◆ **Data section**
-- Opening Marker --
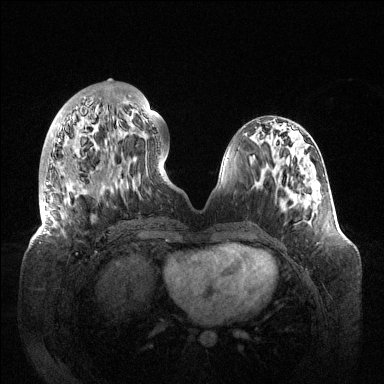
Breast MRI (dynamic contrast-enhanced), one axial slice; dynamic contrast-enhanced series, time point 2 of 6 at this slice position (early post-contrast); 1.5 T; TE 1.5 ms, TR 4.6 ms; 1.2 mm slice thickness; 384 × 384 image matrix, field of view 420 × 420 mm. Female patient.
Outlined on this slice (semi-automatic segmentation, software-assisted and operator-edited):
- enhancing-tissue mask used for the functional tumour volume (all voxels passing the contrast-enhancement thresholds inside the analysis volume; usually the tumour): bounding box (x1, y1, x2, y2) in pixels: (43, 95, 152, 234)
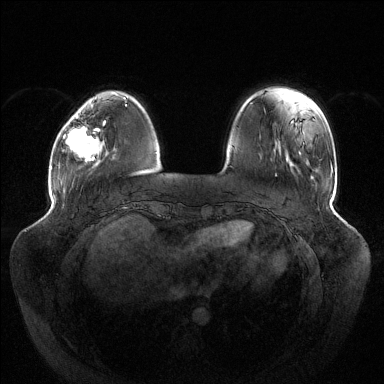
Breast MRI (dynamic contrast-enhanced), one axial slice; position 32 of 144 along the scan axis; dynamic contrast-enhanced series, time point 2 of 6 at this slice position (early post-contrast); 1.5 T; TE 1.5 ms, TR 4.6 ms; 1.2 mm slice thickness; 384 × 384 image matrix. Female patient.
Structures marked on this image (semi-automatic segmentation, software-assisted and operator-edited):
- enhancing-tissue mask used for the functional tumour volume (all voxels passing the contrast-enhancement thresholds inside the analysis volume; usually the tumour): bounding box (x1, y1, x2, y2) in pixels: (63, 115, 105, 161)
-- Closing Marker --
◆ **Required work**
In the material above, tally every line with the string "position" in it, then give that number alone.

◆ **Exercise output**
2